課題 A: 記録の冒頭から「Featured Property」を含む行まで（両端の行を含む）を、一字一句変えずに打ち直しなさい。ほかの行は含めないこと。

なんのことはない、前にお話したテニス部時代に“影の監督”としてやっていた方法です。といってもスポ−ツとは違いますから、アテが外れたら無駄骨に終わってしまいます。ところがなんと、実際の試験にのぞむと、徹底して勉強していた論文がそっくり出題されていたのです。英語の論文で、それを日本語に訳すわけですが、すっかり頭に入るほど繰り返し勉強していましたので、英文を見ないでもすらすら訳文が書けるほどでした。

 

こうして晴れて合格。ここまでは実にラッキ−でした。私が師事することになった病理の亀山教授に「君の英語力はすごいね。トップクラスで合格だよ」とほめられ、まさかテニス部式のヤマカンと白状するわけにはいきませんから、「まあ、あのくらいでしたら」と、得意気に答えました。

課題 B: 本文によると、実際の試験に出題された論文は何語で書かれていたか。

使用する記録:
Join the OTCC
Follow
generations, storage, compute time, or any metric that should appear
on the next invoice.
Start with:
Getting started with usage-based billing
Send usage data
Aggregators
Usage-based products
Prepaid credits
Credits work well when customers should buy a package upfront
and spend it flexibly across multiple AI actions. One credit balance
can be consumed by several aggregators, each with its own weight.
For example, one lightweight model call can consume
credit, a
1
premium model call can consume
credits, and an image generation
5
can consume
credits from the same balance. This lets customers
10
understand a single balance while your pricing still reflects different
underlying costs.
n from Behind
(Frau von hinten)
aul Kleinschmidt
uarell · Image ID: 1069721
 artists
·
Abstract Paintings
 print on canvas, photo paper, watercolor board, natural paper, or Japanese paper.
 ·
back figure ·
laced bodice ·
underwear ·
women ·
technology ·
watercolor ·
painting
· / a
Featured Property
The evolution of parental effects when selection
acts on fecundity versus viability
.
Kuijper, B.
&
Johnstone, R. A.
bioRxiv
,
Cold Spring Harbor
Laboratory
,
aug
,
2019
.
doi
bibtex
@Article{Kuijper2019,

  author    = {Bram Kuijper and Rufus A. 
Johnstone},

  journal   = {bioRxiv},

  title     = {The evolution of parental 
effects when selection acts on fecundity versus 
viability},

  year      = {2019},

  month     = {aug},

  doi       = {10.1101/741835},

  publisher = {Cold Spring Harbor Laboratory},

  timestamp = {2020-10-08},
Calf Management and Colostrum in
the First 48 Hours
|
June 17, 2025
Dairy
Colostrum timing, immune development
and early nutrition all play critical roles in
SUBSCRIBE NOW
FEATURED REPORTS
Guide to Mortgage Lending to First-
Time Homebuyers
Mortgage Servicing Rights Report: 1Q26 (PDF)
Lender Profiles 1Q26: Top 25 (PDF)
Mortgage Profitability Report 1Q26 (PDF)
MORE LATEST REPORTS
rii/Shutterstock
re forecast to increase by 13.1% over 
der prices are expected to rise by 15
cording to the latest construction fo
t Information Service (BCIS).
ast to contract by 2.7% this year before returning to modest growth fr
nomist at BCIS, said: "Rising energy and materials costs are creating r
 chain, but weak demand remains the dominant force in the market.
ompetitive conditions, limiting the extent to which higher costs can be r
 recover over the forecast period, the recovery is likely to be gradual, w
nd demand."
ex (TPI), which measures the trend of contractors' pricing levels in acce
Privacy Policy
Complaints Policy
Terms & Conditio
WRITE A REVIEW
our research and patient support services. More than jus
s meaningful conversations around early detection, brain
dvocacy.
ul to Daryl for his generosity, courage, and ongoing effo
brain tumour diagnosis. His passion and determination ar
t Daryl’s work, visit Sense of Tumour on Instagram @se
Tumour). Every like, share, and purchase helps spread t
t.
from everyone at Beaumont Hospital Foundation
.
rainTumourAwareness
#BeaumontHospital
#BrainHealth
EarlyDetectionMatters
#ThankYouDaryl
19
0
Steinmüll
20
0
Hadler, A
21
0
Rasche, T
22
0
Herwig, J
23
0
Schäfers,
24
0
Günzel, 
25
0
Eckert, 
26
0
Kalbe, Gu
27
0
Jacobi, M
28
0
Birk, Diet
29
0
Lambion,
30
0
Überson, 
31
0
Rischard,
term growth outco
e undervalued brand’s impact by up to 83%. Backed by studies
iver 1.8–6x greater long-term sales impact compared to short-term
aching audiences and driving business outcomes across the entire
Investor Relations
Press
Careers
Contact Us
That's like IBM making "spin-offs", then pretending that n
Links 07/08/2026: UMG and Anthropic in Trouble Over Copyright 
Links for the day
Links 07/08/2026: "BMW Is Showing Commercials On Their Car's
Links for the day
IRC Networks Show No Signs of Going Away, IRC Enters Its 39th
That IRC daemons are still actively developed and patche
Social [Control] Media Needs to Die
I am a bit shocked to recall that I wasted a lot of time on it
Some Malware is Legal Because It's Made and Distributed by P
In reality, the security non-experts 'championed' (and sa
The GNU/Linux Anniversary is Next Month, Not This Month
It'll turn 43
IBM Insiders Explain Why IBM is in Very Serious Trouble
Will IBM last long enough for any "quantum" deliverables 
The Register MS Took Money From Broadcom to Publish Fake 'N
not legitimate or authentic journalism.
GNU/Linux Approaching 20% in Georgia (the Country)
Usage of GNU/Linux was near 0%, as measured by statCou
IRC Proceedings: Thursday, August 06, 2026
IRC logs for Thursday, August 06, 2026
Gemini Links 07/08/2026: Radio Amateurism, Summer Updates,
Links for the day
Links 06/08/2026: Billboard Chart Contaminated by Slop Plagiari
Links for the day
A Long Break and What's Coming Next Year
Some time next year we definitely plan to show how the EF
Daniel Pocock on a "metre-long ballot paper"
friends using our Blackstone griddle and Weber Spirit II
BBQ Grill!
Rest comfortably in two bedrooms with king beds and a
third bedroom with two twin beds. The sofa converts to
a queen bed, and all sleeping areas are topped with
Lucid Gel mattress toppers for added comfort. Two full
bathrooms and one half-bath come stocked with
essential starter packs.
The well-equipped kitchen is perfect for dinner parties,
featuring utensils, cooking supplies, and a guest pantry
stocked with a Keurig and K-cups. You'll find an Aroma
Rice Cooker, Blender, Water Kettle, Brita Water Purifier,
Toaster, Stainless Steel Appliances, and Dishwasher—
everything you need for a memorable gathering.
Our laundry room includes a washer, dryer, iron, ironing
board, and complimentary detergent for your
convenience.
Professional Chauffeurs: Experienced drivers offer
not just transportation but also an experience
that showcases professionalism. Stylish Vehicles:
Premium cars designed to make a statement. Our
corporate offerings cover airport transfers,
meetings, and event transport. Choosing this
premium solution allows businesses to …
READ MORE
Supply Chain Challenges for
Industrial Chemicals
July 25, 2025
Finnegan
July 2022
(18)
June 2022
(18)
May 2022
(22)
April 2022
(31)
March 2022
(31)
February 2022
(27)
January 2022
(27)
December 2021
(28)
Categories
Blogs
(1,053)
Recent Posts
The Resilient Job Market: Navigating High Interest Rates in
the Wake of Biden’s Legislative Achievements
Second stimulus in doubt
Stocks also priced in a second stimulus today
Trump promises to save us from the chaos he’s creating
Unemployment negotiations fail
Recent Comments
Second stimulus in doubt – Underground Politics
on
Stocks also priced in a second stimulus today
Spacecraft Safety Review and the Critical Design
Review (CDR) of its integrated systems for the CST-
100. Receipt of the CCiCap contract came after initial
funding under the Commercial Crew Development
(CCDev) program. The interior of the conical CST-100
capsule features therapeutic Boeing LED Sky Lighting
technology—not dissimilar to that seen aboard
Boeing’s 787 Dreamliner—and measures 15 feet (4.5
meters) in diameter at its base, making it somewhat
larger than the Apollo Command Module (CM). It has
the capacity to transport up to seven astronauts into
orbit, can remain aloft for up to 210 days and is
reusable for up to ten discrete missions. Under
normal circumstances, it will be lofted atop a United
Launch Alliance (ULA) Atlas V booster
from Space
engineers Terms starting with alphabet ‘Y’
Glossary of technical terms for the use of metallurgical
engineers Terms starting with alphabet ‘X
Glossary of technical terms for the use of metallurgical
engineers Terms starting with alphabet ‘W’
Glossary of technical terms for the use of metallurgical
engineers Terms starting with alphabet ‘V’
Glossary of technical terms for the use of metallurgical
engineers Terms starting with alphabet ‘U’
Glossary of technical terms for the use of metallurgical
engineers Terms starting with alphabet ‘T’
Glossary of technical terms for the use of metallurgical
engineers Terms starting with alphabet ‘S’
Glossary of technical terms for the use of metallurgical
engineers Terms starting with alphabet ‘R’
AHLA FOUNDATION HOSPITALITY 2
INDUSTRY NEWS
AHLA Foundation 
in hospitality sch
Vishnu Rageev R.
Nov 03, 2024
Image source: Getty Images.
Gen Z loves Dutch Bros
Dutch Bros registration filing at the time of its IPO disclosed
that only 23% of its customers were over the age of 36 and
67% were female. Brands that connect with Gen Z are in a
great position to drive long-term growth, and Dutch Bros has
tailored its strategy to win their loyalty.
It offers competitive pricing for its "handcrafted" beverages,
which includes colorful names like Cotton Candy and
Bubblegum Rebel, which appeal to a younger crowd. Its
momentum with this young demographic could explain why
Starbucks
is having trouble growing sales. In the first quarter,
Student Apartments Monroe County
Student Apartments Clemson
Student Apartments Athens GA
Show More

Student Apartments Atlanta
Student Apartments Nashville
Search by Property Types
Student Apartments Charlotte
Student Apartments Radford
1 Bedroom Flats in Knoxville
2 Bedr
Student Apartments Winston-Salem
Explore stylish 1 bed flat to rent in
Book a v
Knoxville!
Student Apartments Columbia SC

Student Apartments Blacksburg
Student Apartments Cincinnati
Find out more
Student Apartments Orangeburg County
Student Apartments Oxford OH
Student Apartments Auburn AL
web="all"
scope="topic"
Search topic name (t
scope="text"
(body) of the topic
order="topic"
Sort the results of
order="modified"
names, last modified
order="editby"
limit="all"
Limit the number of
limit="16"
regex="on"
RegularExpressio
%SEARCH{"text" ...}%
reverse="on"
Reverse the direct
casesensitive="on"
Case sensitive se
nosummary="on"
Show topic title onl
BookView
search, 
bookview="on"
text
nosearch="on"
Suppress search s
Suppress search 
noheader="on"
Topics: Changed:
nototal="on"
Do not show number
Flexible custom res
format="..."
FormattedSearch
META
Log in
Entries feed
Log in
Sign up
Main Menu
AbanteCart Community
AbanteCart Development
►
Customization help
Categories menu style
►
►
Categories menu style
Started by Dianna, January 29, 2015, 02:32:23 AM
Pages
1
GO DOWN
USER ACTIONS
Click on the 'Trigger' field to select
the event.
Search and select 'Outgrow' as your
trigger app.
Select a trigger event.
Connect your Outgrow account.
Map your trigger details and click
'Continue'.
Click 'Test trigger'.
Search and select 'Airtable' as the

解答 A:
Join the OTCC
Follow
generations, storage, compute time, or any metric that should appear
on the next invoice.
Start with:
Getting started with usage-based billing
Send usage data
Aggregators
Usage-based products
Prepaid credits
Credits work well when customers should buy a package upfront
and spend it flexibly across multiple AI actions. One credit balance
can be consumed by several aggregators, each with its own weight.
For example, one lightweight model call can consume
credit, a
1
premium model call can consume
credits, and an image generation
5
can consume
credits from the same balance. This lets customers
10
understand a single balance while your pricing still reflects different
underlying costs.
n from Behind
(Frau von hinten)
aul Kleinschmidt
uarell · Image ID: 1069721
 artists
·
Abstract Paintings
 print on canvas, photo paper, watercolor board, natural paper, or Japanese paper.
 ·
back figure ·
laced bodice ·
underwear ·
women ·
technology ·
watercolor ·
painting
· / a
Featured Property

解答 B: 英語